How they've shifted over time
In their early phase (2016–2017), CELLPLY's language was dominated by device and platform terms: microfluidics, lab-on-chip, point-of-care, diagnostics — indicating the focus was on building and validating the technology itself. By 2018–2021, the vocabulary shifted toward biological and clinical outcomes: ex-vivo cell response, clinical trials, cancer treatment, personalised medicine — showing the device had matured enough that the emphasis moved to proving clinical utility. This is a classic medtech progression: from "does the device work?" to "does the device improve patient outcomes?"

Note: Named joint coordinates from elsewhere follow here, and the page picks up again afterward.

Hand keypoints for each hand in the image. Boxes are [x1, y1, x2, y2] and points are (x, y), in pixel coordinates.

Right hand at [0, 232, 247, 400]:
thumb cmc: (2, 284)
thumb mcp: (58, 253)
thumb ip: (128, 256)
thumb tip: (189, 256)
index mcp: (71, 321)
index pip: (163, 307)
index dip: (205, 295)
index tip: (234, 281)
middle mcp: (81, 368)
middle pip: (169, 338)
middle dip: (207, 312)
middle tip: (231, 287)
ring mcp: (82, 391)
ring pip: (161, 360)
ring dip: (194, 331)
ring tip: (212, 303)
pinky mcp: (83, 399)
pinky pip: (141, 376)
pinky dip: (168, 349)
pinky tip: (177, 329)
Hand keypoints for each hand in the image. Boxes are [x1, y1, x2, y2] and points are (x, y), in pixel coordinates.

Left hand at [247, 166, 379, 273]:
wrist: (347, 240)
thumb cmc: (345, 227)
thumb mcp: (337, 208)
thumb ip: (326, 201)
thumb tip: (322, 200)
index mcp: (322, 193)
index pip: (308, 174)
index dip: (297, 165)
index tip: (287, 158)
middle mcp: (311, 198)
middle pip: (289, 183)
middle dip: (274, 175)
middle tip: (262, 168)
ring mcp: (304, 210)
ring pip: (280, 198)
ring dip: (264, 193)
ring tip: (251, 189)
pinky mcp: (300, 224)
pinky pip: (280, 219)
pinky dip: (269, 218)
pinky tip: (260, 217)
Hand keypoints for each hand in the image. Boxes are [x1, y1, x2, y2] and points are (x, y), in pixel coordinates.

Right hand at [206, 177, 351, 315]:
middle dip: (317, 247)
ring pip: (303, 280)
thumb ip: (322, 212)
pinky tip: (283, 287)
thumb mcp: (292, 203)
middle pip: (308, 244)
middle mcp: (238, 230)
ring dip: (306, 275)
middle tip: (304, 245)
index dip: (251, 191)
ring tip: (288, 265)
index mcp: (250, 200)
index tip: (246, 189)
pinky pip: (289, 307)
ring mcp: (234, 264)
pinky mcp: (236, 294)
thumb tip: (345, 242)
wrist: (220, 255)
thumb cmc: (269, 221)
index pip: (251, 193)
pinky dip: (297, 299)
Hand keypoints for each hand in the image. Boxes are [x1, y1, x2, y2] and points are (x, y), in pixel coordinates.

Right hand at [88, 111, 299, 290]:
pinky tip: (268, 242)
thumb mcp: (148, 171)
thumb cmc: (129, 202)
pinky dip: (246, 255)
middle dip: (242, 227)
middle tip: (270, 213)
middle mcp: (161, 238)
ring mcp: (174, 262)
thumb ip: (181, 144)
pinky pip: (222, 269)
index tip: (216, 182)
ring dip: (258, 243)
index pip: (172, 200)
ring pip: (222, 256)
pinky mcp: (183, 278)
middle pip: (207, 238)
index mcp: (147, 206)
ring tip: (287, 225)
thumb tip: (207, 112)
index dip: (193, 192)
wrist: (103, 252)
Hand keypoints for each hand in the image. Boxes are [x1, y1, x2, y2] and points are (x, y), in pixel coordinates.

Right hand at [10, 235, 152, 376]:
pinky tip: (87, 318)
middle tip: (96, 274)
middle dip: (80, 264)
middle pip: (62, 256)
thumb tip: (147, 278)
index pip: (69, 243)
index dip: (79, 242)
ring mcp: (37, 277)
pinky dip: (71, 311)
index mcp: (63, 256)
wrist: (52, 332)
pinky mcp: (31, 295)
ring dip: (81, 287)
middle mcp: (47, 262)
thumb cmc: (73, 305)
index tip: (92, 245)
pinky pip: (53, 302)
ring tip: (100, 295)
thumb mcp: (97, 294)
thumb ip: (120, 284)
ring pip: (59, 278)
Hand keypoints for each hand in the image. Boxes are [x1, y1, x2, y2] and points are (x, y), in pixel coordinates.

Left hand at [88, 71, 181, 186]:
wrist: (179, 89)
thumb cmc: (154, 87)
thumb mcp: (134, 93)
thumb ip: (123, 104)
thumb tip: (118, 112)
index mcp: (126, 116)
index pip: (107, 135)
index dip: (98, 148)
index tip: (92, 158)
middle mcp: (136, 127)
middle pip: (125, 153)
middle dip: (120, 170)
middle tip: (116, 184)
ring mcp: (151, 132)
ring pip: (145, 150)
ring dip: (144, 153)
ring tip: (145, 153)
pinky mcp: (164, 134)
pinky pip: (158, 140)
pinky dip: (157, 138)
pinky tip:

CELLPLY is on a trajectory from device-maker to clinical solution provider — future collaborations are likely to involve hospital networks, oncology clinics, and regulatory validation partners rather than pure technology developers.
How they like to work
CELLPLY operated exclusively as a coordinator across both H2020 projects and received all funding without any consortium partners, which is characteristic of the EU SME Instrument — a grant designed specifically for single innovative companies. This means their EU track record reflects internal R&D capability rather than consortium-building experience. Anyone looking to partner with them would be entering as a new collaborator into a company accustomed to driving its own agenda independently.
CELLPLY's H2020 activity shows zero recorded consortium partners and no cross-border collaborations, consistent with the solo-applicant model of the SME Instrument. Their network for future Horizon Europe projects would need to be built from scratch if they pursue collaborative calls.
What sets them apart
CELLPLY occupies a specific and defensible niche: a device company that tests living tumor cells from individual patients against chemotherapy options before treatment begins — a "test before you treat" approach to oncology. Unlike general diagnostics companies, their focus is tightly scoped to cancer chemotherapy selection, which gives them deep domain credibility in a high-value clinical problem. For consortium builders working on personalized medicine, cancer diagnostics, or lab-on-chip medical devices, CELLPLY brings both the technology and the oncology-specific clinical context.
Highlights from their portfolio
- ONCOSMARTThe Phase 2 SME Instrument award of €2.34M (2018–2021) is a strong market validation signal — this highly competitive grant is awarded only to companies with credible commercialization potential, confirming the technology passed rigorous EU evaluation twice.
- OncosmartThe Phase 1 feasibility grant (2016) launched the ONCOSMART concept and established the core value proposition of bedside microfluidic profiling for leukemia and cancer patients.